DIRECTIONS FOR THIS TASK
Write out word for word the lines from the one holding "CO-1437, owner: SD -> PW" through the end of the data, and only those lines. Pictures stay out.

##### RECORDED DATA

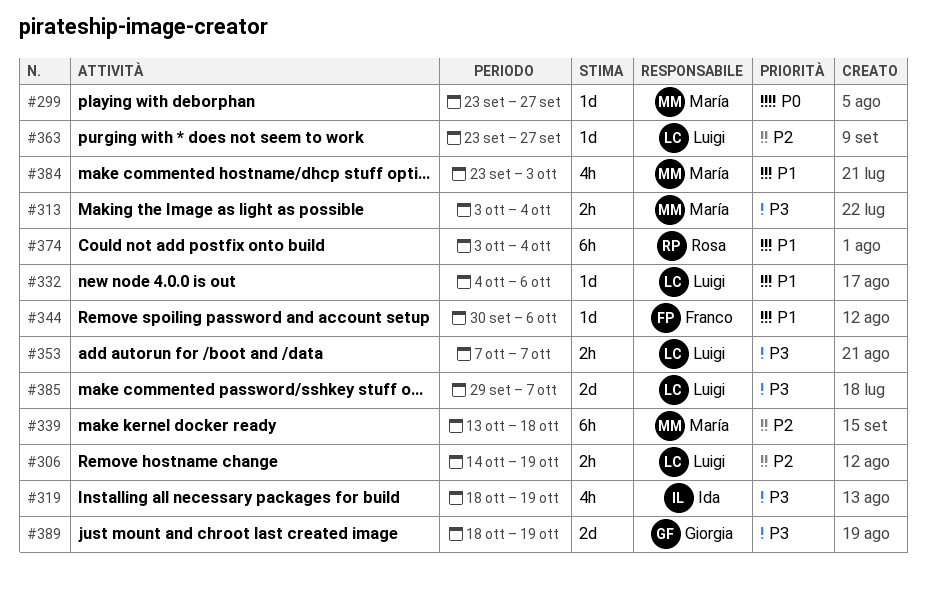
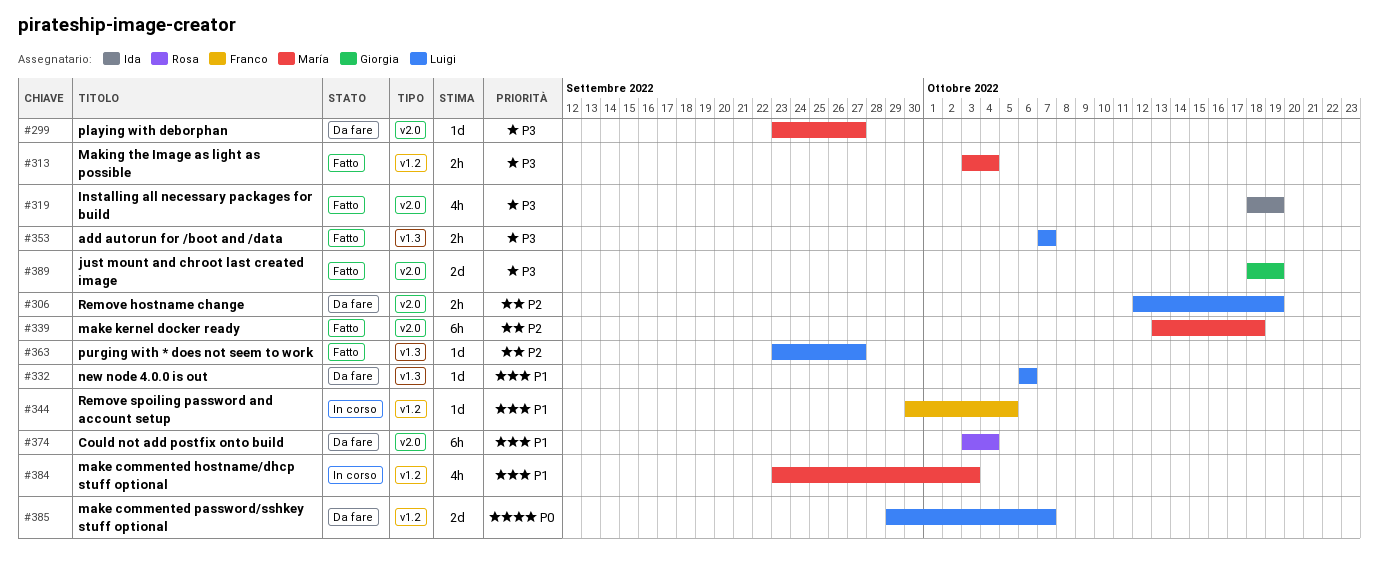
#299, priority: P0 -> P3
#306, start: Oct 14 -> Oct 12
#332, start: Oct 4 -> Oct 6
#344, due: Oct 6 -> Oct 5
#385, priority: P3 -> P0

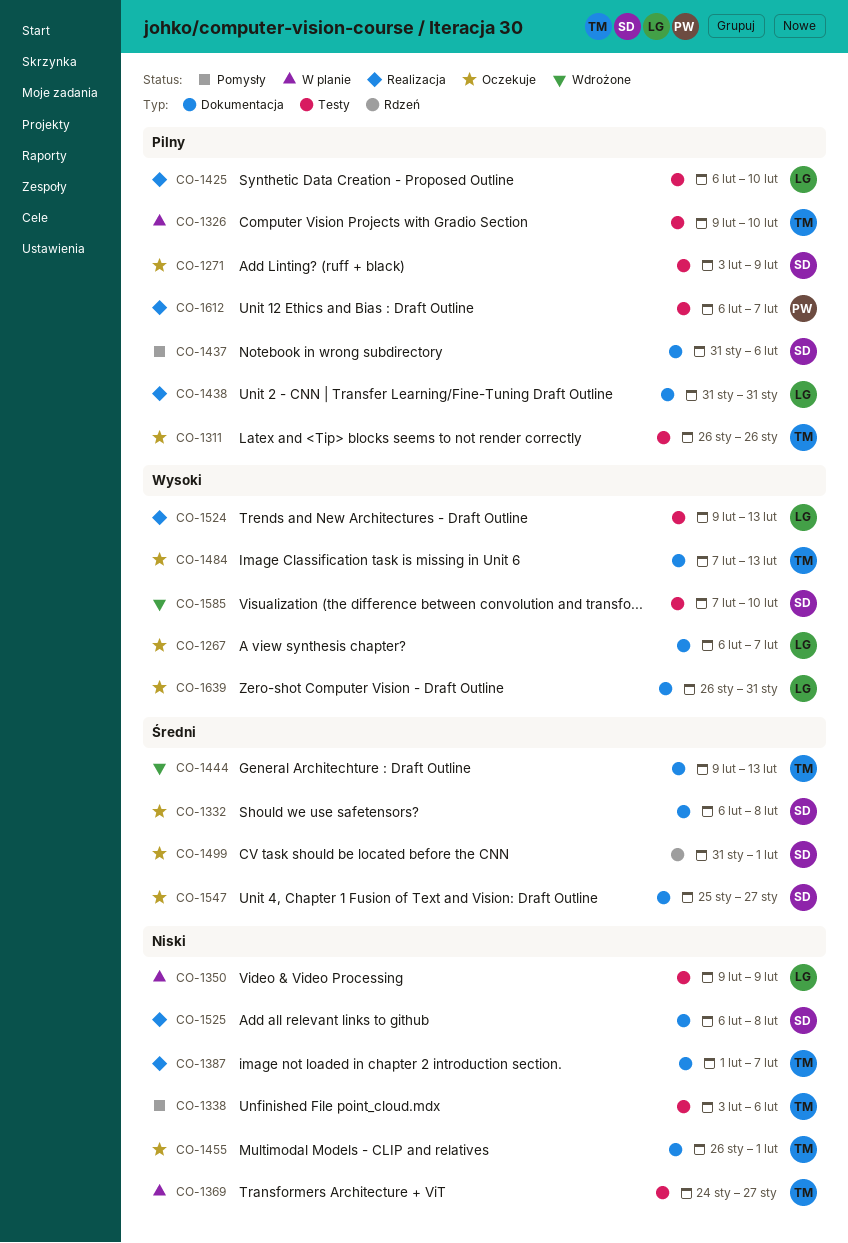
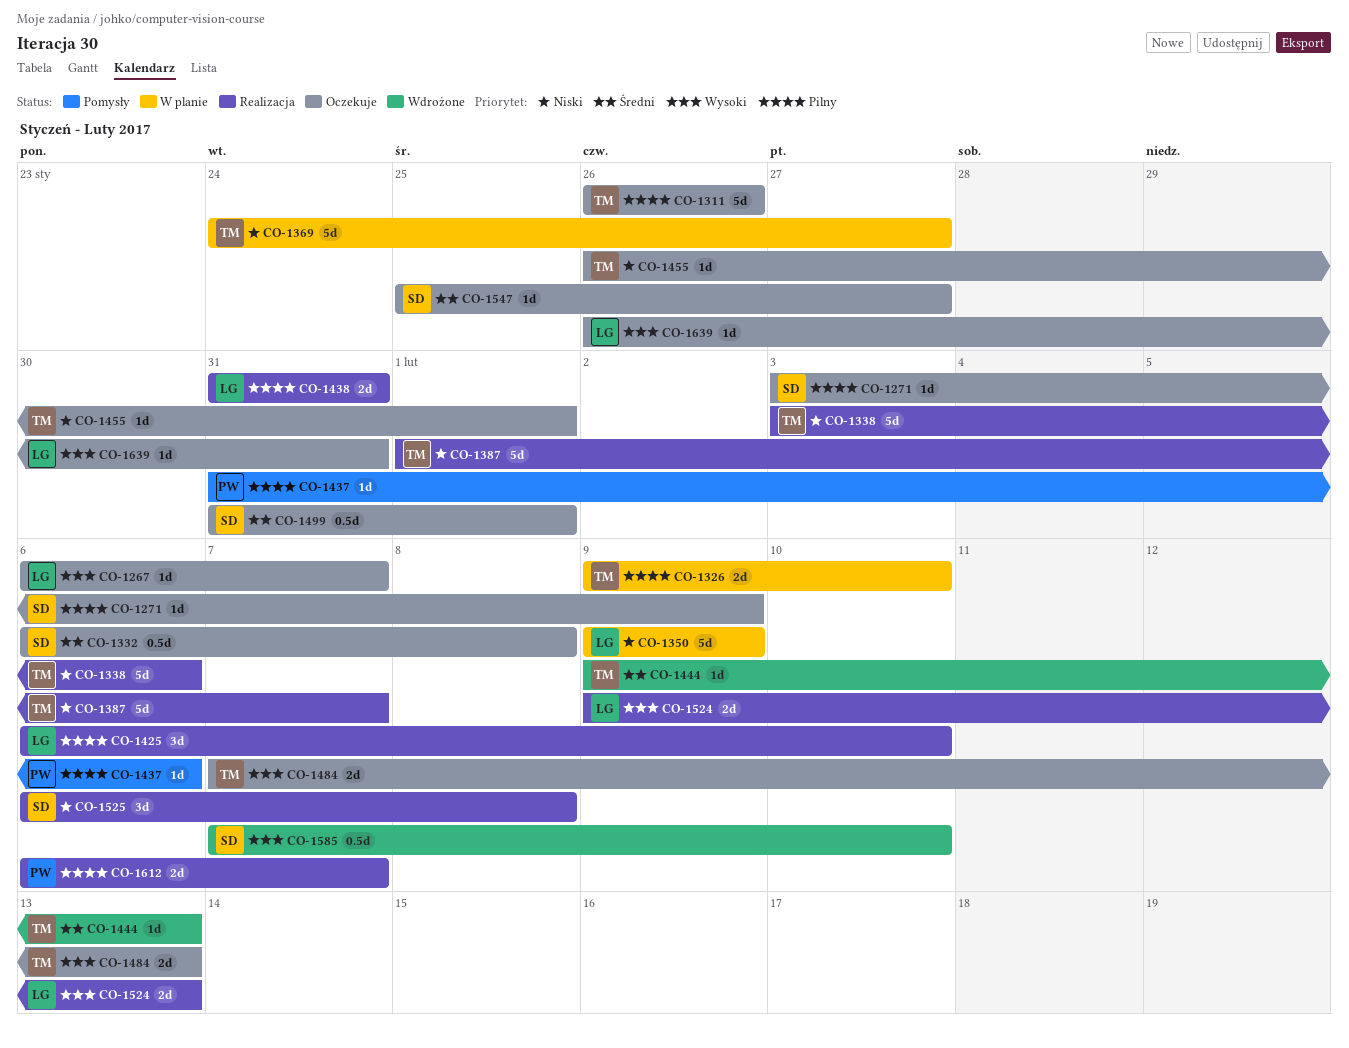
CO-1338, status: Pomysły -> Realizacja
CO-1437, owner: SD -> PW

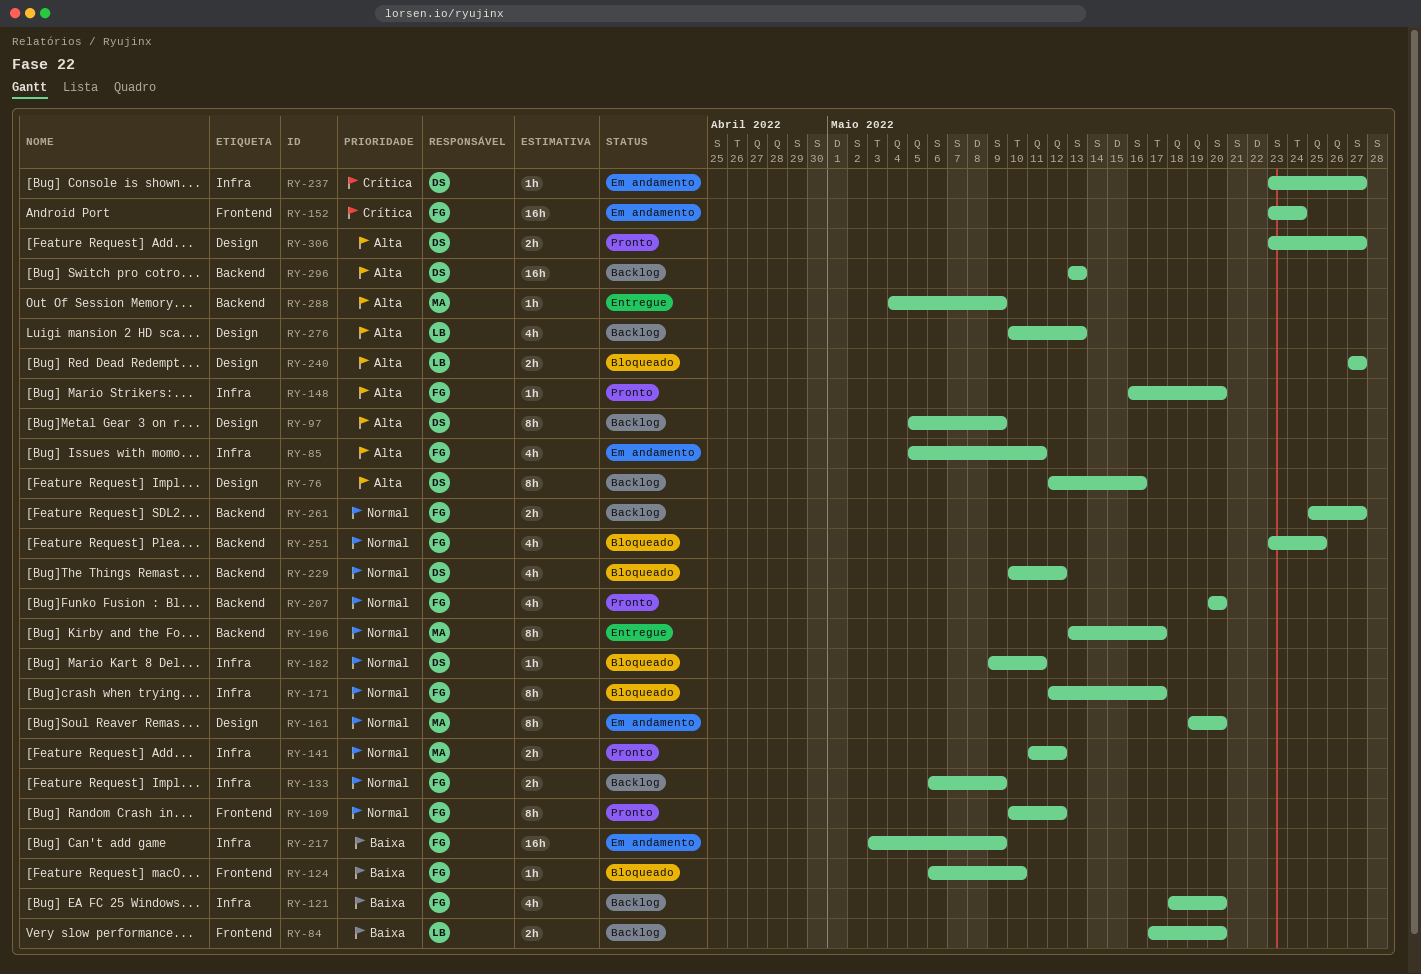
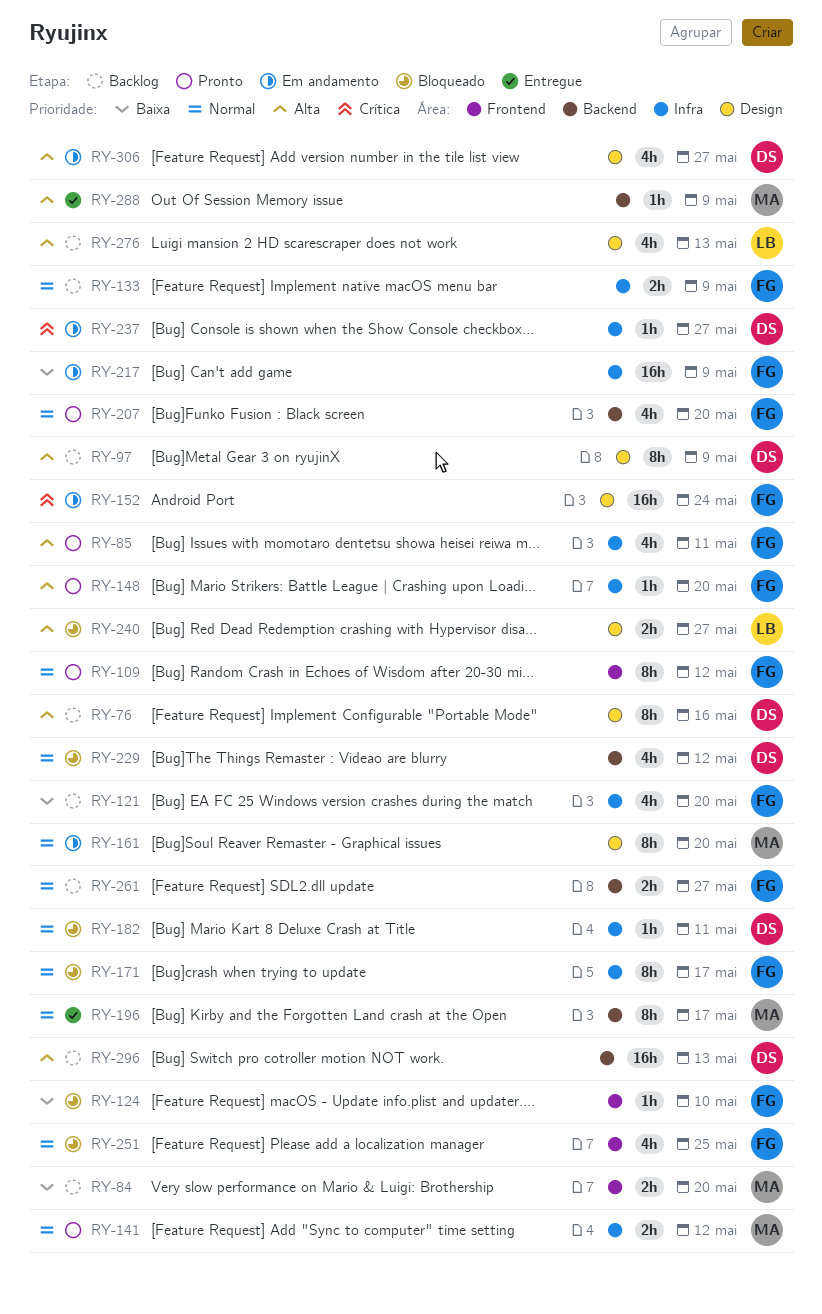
RY-84, owner: LB -> MA
RY-85, status: Em andamento -> Pronto
RY-152, label: Frontend -> Design
RY-251, label: Backend -> Frontend
RY-306, status: Pronto -> Em andamento
RY-306, estimate: 2h -> 4h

##########

ANSWER BELOW
CO-1437, owner: SD -> PW

RY-84, owner: LB -> MA
RY-85, status: Em andamento -> Pronto
RY-152, label: Frontend -> Design
RY-251, label: Backend -> Frontend
RY-306, status: Pronto -> Em andamento
RY-306, estimate: 2h -> 4h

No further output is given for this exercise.